--- START ---
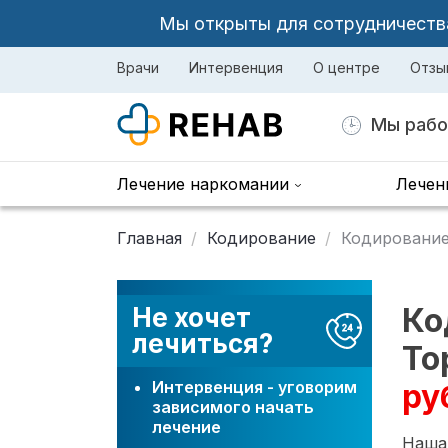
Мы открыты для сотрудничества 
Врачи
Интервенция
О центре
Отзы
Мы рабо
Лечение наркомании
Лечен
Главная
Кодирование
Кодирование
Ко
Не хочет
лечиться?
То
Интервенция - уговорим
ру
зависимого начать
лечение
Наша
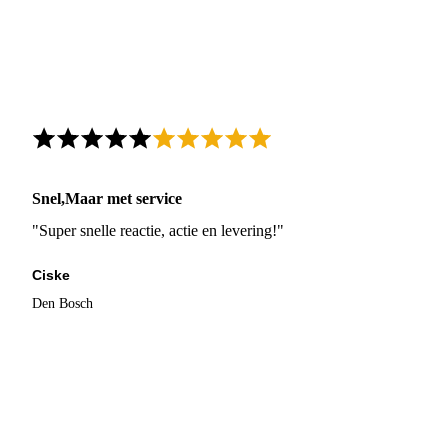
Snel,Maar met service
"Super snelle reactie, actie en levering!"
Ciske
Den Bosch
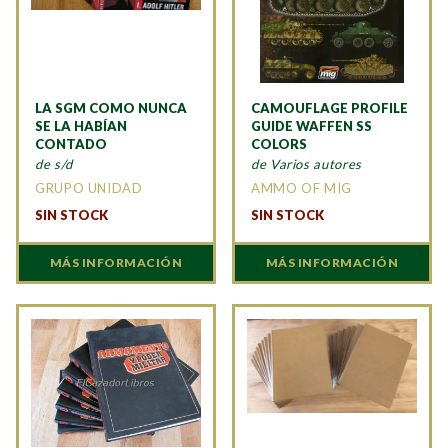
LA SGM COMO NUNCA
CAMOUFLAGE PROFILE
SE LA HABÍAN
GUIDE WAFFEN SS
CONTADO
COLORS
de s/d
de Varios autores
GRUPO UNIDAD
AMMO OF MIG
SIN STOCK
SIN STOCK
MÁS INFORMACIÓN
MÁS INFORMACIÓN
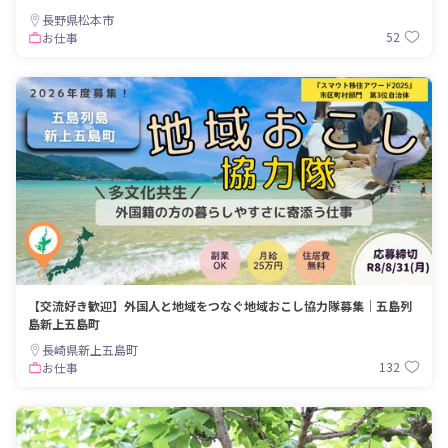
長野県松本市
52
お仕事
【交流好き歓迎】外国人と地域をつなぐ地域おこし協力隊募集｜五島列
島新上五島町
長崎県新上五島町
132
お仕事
--- END ---
--- START ---
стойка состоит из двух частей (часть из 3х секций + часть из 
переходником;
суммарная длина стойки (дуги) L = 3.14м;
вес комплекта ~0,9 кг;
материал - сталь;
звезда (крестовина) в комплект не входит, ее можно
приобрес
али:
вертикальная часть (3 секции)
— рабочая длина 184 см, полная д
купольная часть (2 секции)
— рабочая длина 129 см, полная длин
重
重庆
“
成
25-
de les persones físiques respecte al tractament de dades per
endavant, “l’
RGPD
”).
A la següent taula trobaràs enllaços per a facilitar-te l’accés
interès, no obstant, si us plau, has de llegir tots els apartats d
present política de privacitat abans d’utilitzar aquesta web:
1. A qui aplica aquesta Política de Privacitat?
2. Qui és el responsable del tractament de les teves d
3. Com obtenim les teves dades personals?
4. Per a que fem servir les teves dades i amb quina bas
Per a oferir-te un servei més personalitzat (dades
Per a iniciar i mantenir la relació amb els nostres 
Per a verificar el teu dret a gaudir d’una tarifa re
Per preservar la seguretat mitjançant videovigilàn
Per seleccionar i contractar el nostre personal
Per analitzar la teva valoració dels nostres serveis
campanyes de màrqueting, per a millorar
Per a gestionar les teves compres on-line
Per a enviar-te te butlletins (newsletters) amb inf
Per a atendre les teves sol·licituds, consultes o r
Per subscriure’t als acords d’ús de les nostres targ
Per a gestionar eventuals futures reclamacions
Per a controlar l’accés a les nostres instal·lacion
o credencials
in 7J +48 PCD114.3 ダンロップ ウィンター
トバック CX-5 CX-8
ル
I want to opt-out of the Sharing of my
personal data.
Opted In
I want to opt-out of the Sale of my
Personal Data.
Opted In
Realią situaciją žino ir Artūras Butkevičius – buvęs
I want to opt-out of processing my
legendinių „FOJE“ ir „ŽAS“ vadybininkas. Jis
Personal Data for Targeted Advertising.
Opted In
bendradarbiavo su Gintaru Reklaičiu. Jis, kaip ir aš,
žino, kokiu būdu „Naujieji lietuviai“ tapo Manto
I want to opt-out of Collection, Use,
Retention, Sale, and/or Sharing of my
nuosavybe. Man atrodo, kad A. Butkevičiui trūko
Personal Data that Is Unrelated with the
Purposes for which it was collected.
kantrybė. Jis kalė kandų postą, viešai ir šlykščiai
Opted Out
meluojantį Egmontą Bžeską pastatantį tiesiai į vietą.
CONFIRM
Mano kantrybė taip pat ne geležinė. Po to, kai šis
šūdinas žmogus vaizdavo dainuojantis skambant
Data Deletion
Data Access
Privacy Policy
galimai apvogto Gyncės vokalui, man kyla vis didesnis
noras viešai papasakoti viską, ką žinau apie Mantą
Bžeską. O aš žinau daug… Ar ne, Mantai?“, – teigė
--- END ---
--- START ---
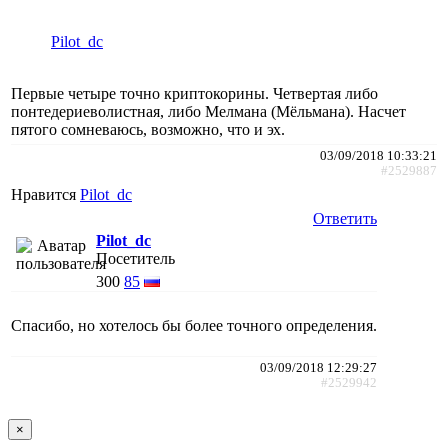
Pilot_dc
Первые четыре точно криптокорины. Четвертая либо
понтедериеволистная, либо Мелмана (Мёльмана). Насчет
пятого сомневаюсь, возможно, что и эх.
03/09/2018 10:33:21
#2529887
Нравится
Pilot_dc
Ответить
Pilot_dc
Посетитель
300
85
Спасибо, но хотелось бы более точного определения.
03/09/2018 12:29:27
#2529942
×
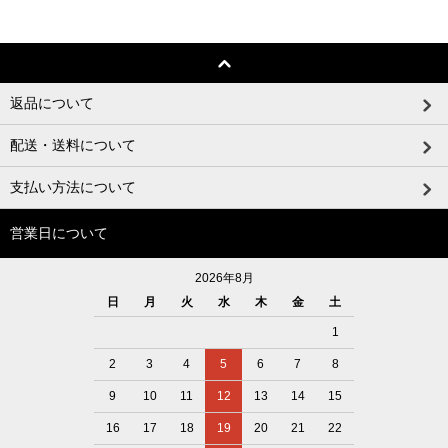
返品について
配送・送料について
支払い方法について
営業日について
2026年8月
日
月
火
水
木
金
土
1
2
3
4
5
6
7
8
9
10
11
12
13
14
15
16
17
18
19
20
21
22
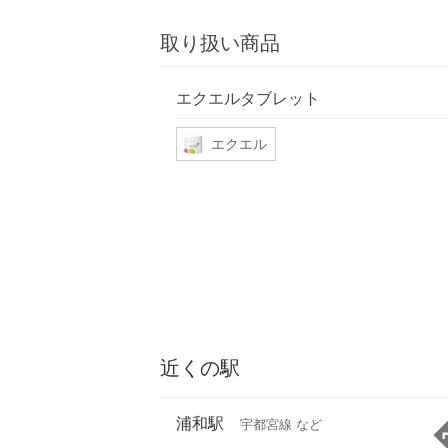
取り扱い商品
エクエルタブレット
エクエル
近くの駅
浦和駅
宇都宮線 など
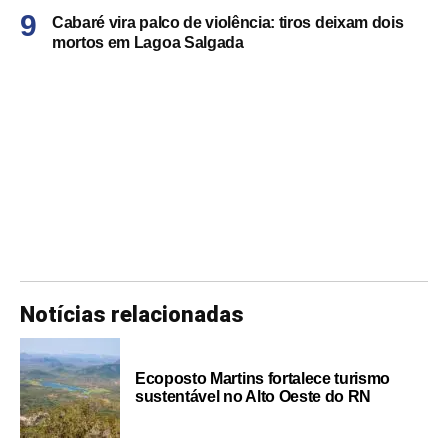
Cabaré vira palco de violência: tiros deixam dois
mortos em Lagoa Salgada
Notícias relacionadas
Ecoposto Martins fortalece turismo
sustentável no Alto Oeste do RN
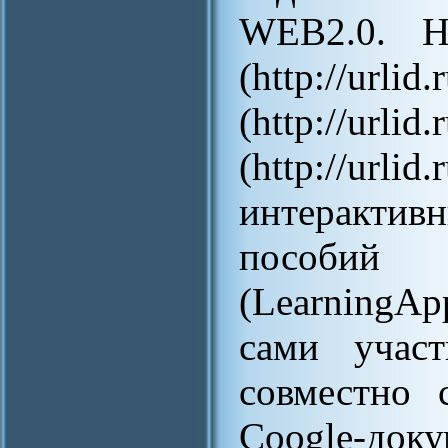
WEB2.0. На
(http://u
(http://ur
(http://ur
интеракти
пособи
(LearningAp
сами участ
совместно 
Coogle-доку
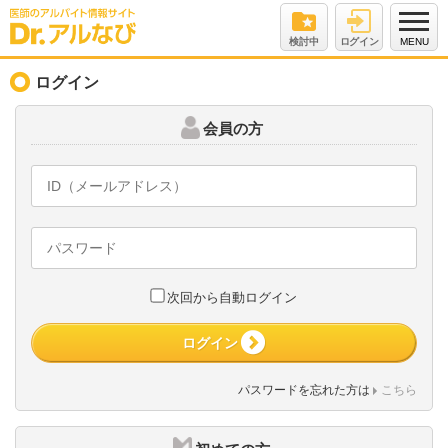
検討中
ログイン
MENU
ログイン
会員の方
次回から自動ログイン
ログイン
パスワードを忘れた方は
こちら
--- END ---
In the records above, find each line with the string "žinau" and list it.

noras viešai papasakoti viską, ką žinau apie Mantą
Bžeską. O aš žinau daug… Ar ne, Mantai?“, – teigė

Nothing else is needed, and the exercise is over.